Data for processing:
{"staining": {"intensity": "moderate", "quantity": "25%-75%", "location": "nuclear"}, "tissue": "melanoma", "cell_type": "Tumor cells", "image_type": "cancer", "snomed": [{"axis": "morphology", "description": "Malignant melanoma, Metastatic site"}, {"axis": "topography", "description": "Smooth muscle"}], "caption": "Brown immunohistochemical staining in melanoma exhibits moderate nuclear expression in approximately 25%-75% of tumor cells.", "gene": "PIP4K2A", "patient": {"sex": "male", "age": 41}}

* * *

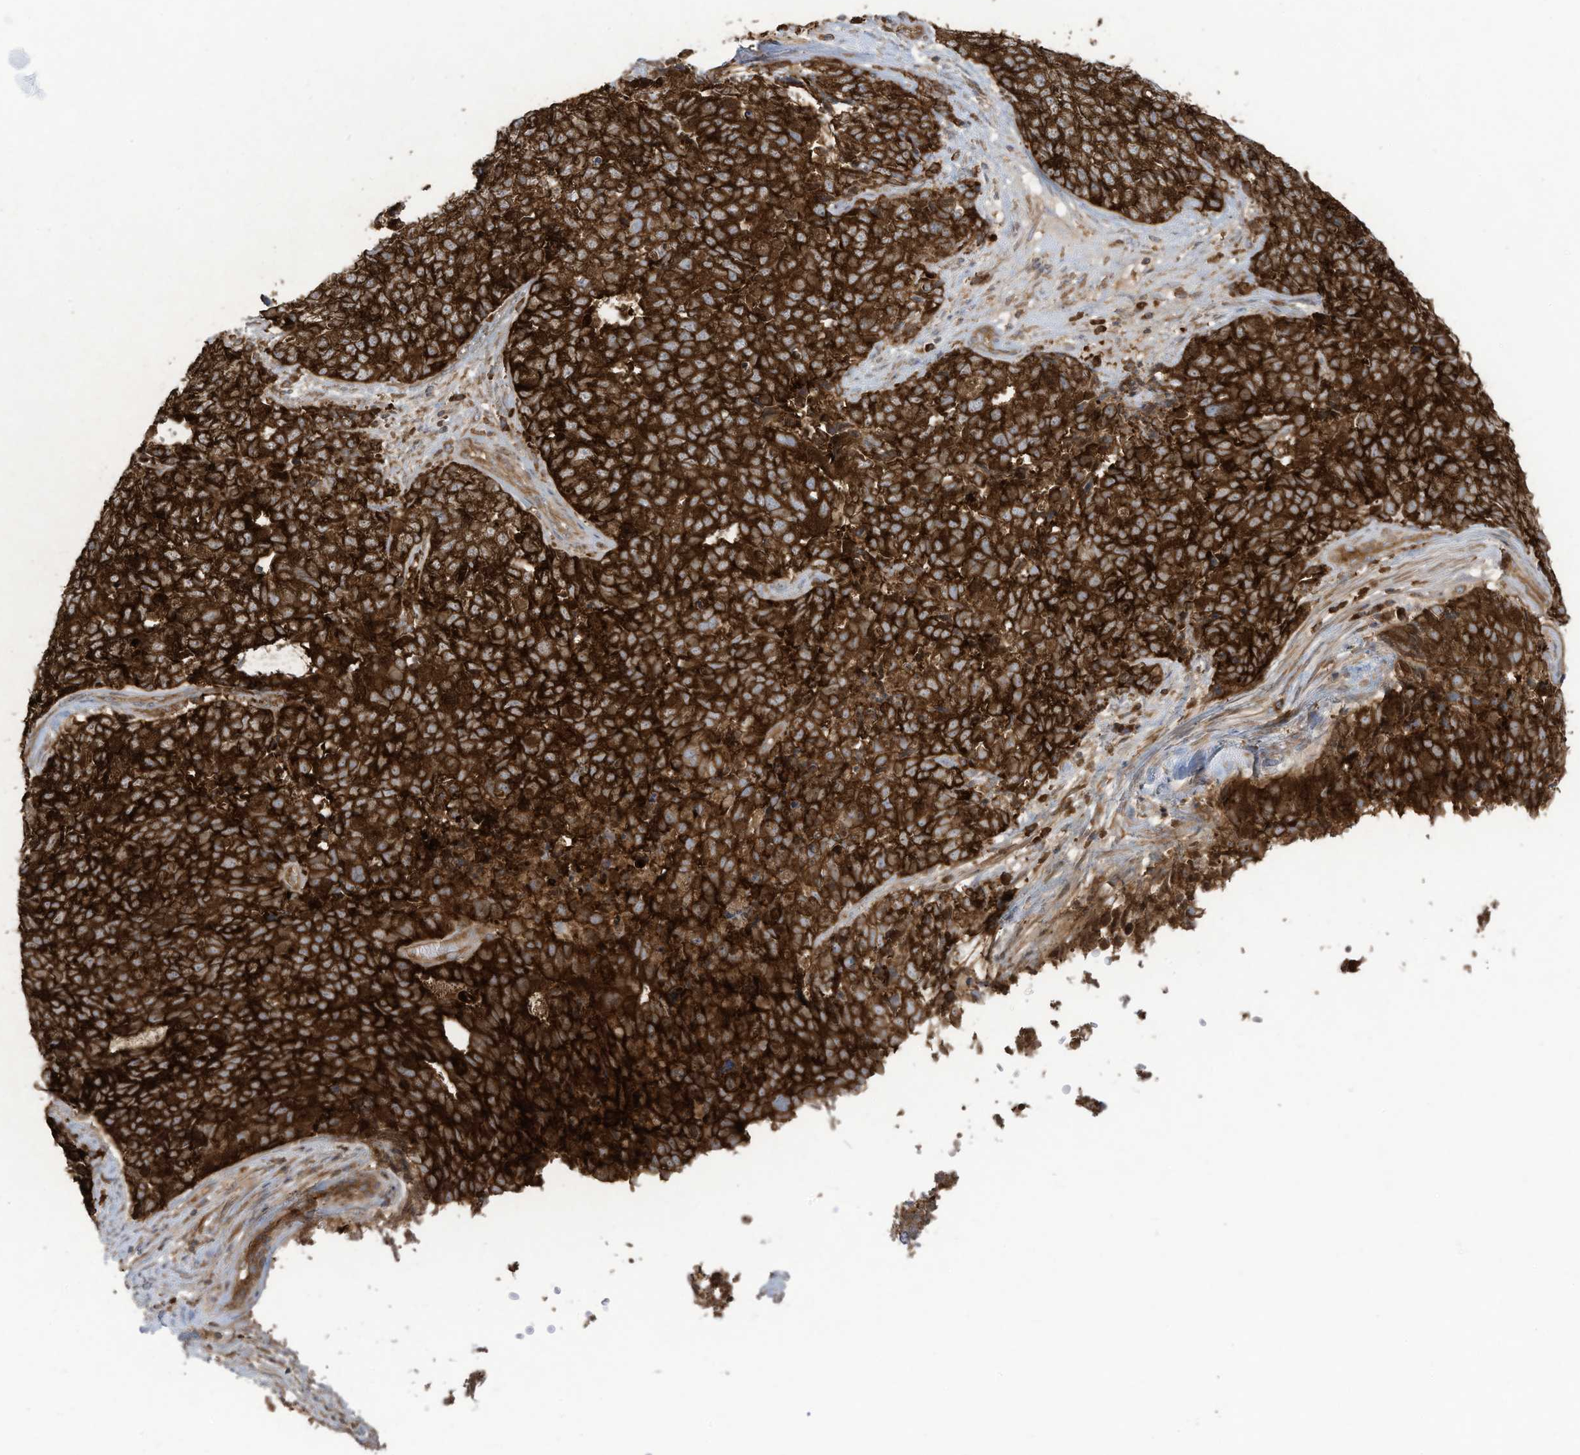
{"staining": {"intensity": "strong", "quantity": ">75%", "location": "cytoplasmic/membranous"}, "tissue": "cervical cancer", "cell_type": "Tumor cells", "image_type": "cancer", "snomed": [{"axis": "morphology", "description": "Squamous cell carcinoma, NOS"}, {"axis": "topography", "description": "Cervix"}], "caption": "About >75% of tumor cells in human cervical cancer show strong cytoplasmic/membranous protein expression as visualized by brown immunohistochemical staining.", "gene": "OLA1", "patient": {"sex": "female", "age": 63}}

...

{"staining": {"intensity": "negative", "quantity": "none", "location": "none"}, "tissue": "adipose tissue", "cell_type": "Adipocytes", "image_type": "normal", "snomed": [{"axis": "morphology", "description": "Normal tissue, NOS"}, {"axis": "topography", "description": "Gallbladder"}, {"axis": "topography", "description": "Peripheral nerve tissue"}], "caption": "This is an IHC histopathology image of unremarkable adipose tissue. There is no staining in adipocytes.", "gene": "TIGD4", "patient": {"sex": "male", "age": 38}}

Task requirements: Pull every line containing the word "tumor" out of the material and copy it.

Answer to the problem:
{"staining": {"intensity": "moderate", "quantity": "25%-75%", "location": "nuclear"}, "tissue": "melanoma", "cell_type": "Tumor cells", "image_type": "cancer", "snomed": [{"axis": "morphology", "description": "Malignant melanoma, Metastatic site"}, {"axis": "topography", "description": "Smooth muscle"}], "caption": "Brown immunohistochemical staining in melanoma exhibits moderate nuclear expression in approximately 25%-75% of tumor cells.", "gene": "PIP4K2A", "patient": {"sex": "male", "age": 41}}
{"staining": {"intensity": "strong", "quantity": ">75%", "location": "cytoplasmic/membranous"}, "tissue": "cervical cancer", "cell_type": "Tumor cells", "image_type": "cancer", "snomed": [{"axis": "morphology", "description": "Squamous cell carcinoma, NOS"}, {"axis": "topography", "description": "Cervix"}], "caption": "About >75% of tumor cells in human cervical cancer show strong cytoplasmic/membranous protein expression as visualized by brown immunohistochemical staining.", "gene": "OLA1", "patient": {"sex": "female", "age": 63}}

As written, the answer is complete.